Double your creative fun when you get crafty in the kitchen. There are plenty of opportunities to have fun in the kitchen with your kids. Decorating cookies and cupcakes are always fun but if you want to avoid sweets and make a healthy snack in the process, try homemade pretzels.
The child’s age will determine how involved they can be but preschoolers on up will enjoy helping to measure ingredients, kneading the dough and shaping the pretzels.
1 tsp dry yeast
2 tbls and 2 tsp brown sugar
2+ cups flour
coarse kosher salt
shortening or butter
1. In large mixing bowl mix 1 T. HOT water and 1 tsp yeast. Mix until yeast dissolves completely.
2. Stir in 2/3 cup WARM water.
3. Stir in 2 T. and 2 tsp brown sugar.
4. Slowly add 2 cups flour, stirring constantly. Continue stirring until the mixture is smooth and does not stick to the sides of the bowl.
5. Lightly flour counter. Dip your hands into extra flour. Knead the dough until it is stretchy and smooth. (Push it down and away from you with the palms of your hands, turning the dough as you work)
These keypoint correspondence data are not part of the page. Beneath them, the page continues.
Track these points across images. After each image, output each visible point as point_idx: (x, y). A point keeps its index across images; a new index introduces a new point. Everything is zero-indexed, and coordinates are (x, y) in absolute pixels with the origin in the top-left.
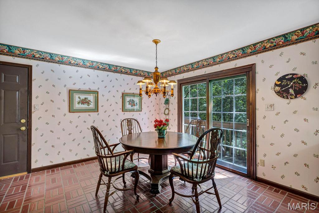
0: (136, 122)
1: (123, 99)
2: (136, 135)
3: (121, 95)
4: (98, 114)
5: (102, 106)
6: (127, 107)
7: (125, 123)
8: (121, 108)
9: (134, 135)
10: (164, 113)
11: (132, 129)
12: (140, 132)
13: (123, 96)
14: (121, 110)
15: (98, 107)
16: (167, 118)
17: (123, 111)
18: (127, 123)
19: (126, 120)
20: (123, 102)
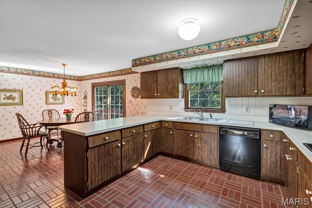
0: (56, 112)
1: (46, 96)
2: (56, 119)
3: (45, 93)
4: (23, 107)
5: (27, 101)
6: (50, 101)
7: (46, 112)
8: (45, 101)
9: (54, 119)
10: (84, 106)
11: (52, 116)
12: (59, 117)
13: (46, 94)
14: (45, 104)
15: (23, 101)
16: (86, 108)
17: (46, 104)
18: (47, 113)
19: (47, 110)
20: (46, 98)
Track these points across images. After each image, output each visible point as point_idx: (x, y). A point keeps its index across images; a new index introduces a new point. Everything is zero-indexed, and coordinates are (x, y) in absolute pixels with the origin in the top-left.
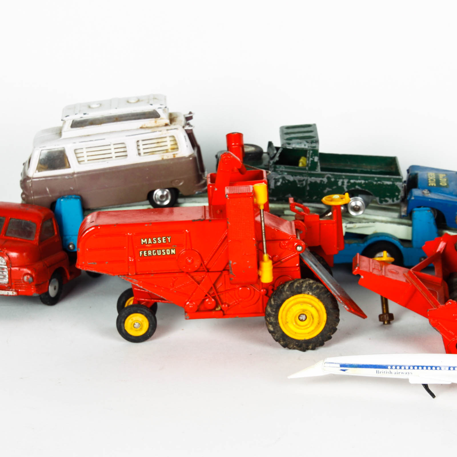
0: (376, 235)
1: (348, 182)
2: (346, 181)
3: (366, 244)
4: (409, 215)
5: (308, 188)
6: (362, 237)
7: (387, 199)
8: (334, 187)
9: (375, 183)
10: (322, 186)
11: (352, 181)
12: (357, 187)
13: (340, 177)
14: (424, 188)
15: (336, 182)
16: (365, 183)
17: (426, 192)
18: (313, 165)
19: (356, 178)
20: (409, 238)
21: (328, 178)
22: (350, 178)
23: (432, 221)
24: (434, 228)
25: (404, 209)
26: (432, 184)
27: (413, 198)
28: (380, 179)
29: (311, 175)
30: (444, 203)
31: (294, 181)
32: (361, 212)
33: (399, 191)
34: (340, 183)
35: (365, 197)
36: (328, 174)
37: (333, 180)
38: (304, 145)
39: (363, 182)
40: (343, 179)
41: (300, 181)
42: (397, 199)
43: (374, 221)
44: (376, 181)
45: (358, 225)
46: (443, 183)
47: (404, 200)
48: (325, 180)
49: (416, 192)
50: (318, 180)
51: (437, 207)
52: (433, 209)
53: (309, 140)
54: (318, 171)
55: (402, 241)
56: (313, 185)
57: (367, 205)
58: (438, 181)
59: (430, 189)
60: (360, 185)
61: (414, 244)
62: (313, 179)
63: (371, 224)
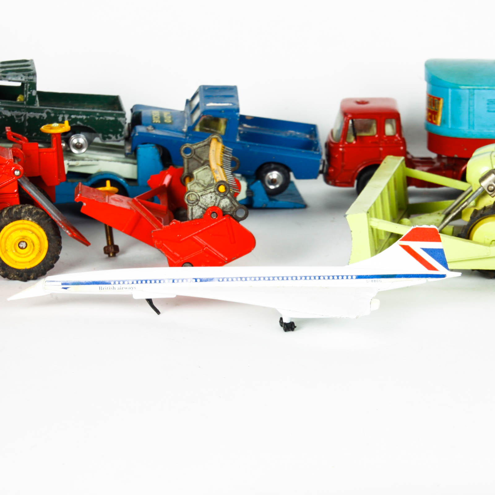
0: (100, 174)
1: (69, 118)
2: (66, 117)
3: (89, 183)
4: (134, 153)
5: (27, 124)
6: (85, 176)
7: (110, 135)
9: (97, 118)
10: (42, 121)
11: (73, 117)
12: (78, 123)
13: (60, 112)
14: (147, 125)
16: (86, 119)
17: (150, 128)
18: (32, 100)
19: (77, 113)
20: (135, 176)
21: (48, 113)
22: (71, 113)
23: (157, 157)
24: (159, 165)
25: (129, 147)
26: (157, 121)
27: (137, 134)
28: (102, 114)
29: (30, 110)
30: (169, 139)
31: (12, 117)
32: (83, 151)
33: (122, 127)
34: (60, 119)
35: (87, 134)
36: (48, 109)
37: (53, 115)
38: (20, 78)
39: (84, 117)
40: (64, 114)
41: (17, 116)
42: (121, 135)
43: (97, 160)
44: (99, 116)
45: (80, 163)
46: (168, 120)
47: (129, 139)
48: (45, 115)
49: (140, 129)
50: (37, 115)
51: (161, 144)
52: (158, 146)
53: (27, 73)
54: (37, 105)
55: (128, 180)
56: (32, 121)
59: (155, 127)
60: (81, 120)
61: (140, 182)
62: (32, 115)
63: (94, 162)
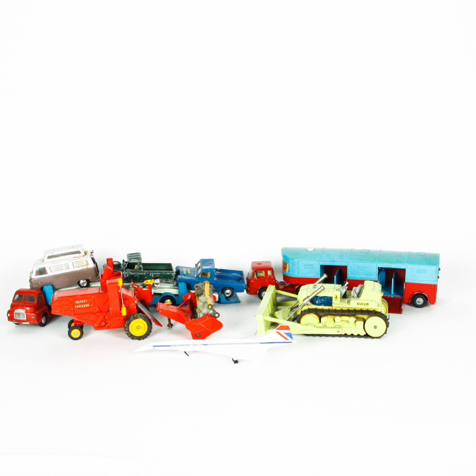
0: (165, 293)
1: (154, 274)
2: (153, 274)
3: (162, 297)
4: (177, 285)
5: (139, 277)
6: (160, 294)
7: (169, 280)
8: (149, 276)
9: (164, 274)
10: (144, 276)
11: (155, 274)
12: (157, 276)
13: (150, 272)
14: (182, 275)
15: (149, 275)
16: (160, 274)
17: (183, 276)
18: (140, 268)
19: (156, 272)
20: (178, 294)
21: (146, 273)
22: (154, 272)
23: (186, 287)
24: (186, 290)
25: (175, 283)
26: (185, 273)
27: (178, 279)
28: (165, 272)
29: (140, 272)
30: (190, 280)
31: (133, 275)
32: (159, 285)
33: (173, 276)
34: (150, 275)
35: (160, 279)
36: (146, 271)
37: (148, 273)
38: (136, 261)
39: (159, 274)
40: (152, 273)
41: (135, 274)
42: (172, 279)
43: (164, 288)
44: (164, 273)
45: (158, 290)
46: (189, 273)
47: (175, 279)
48: (145, 274)
49: (179, 277)
50: (142, 274)
51: (187, 282)
52: (186, 282)
53: (138, 259)
54: (142, 270)
55: (175, 295)
56: (140, 276)
57: (161, 282)
58: (187, 272)
59: (184, 275)
60: (158, 275)
61: (180, 296)
62: (140, 274)
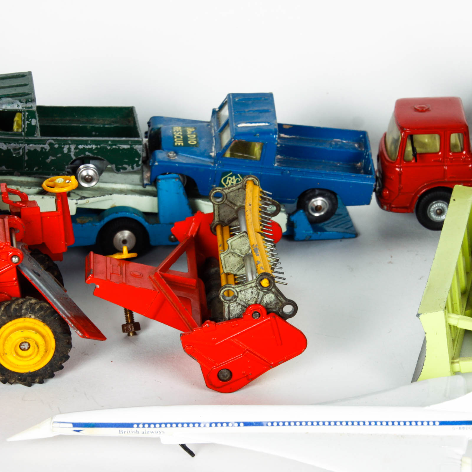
0: (115, 209)
1: (76, 148)
2: (73, 147)
3: (103, 223)
4: (154, 182)
5: (26, 158)
6: (98, 213)
7: (125, 166)
8: (59, 155)
9: (109, 148)
10: (44, 154)
11: (80, 147)
12: (87, 153)
13: (65, 142)
14: (169, 150)
15: (61, 149)
16: (96, 149)
17: (171, 154)
18: (31, 130)
19: (86, 143)
20: (156, 211)
21: (51, 145)
22: (77, 143)
23: (181, 190)
24: (184, 200)
25: (147, 175)
26: (179, 143)
27: (156, 164)
28: (114, 143)
29: (29, 142)
30: (195, 168)
31: (8, 150)
32: (93, 184)
33: (138, 156)
34: (65, 150)
35: (97, 162)
36: (51, 139)
37: (56, 146)
38: (16, 106)
39: (94, 147)
40: (69, 144)
41: (15, 149)
42: (138, 165)
43: (111, 192)
44: (110, 145)
45: (91, 200)
46: (192, 141)
47: (146, 162)
48: (47, 147)
49: (161, 155)
50: (38, 147)
51: (186, 173)
52: (182, 175)
53: (22, 98)
54: (38, 136)
55: (147, 215)
56: (32, 154)
57: (100, 171)
58: (185, 139)
59: (177, 150)
60: (90, 150)
61: (162, 219)
62: (32, 147)
63: (107, 197)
6. Grease cookie sheet(s) well with butter or shortening. Sprinkle greased cookie sheet(s) with kosher salt. Preheat oven to 475.
7. Using liquid measuring cup fill a large saucepan at least 1/2 full of water. For each 1 cup of water, add 1 T baking soda.
8. Divide the dough into 16 equal sized pieces.
9. Using the following steps shape each dough ball into a pretzel shape:
Roll the dough into a rope about 14″ long by holding each end and shaking in circular motion. Bend the dough into a U shape.
Cross one end of the rope over the other one. The ropes should cross about three inches from the tips.
Twist the crossed ends, making a full turn. Fold the ends back, towards the middle of the U.
Open the ends slightly to form a pretzel shape. Press the ends into the dough firmly.
If the pretzel shaping is too difficult, try pretzel nuggets by shaping small pieces into spheres or make twist sticks by twisting two ropes together. Use your imagination on this step!
10. Bring water into saucepan to a gentle boil (not too many bubbles)
11. Use slotted pancake turner to lower each pretzel into the saucepan. Count slowly to 30. Then lift the pretzel onto the greased and salted cookie sheet (shaking off excess water back into the saucepan). Repeat until all the pretzels are done.
12) Sprinkle some kosher salt on top of the pretzels and put them in preheated oven. Bake for 6-8 minutes or until the pretzels are golden.
This recipe makes plain salted pretzels but you can get creative with other flavors. Try sprinkling them with cinnamon & sugar for a sweet treat or adding minced garlic to the dough and Parmesan cheese on top before baking. Dipping sauces are always a hit. Set up a “taste test” station with a variety of dips for even more fun.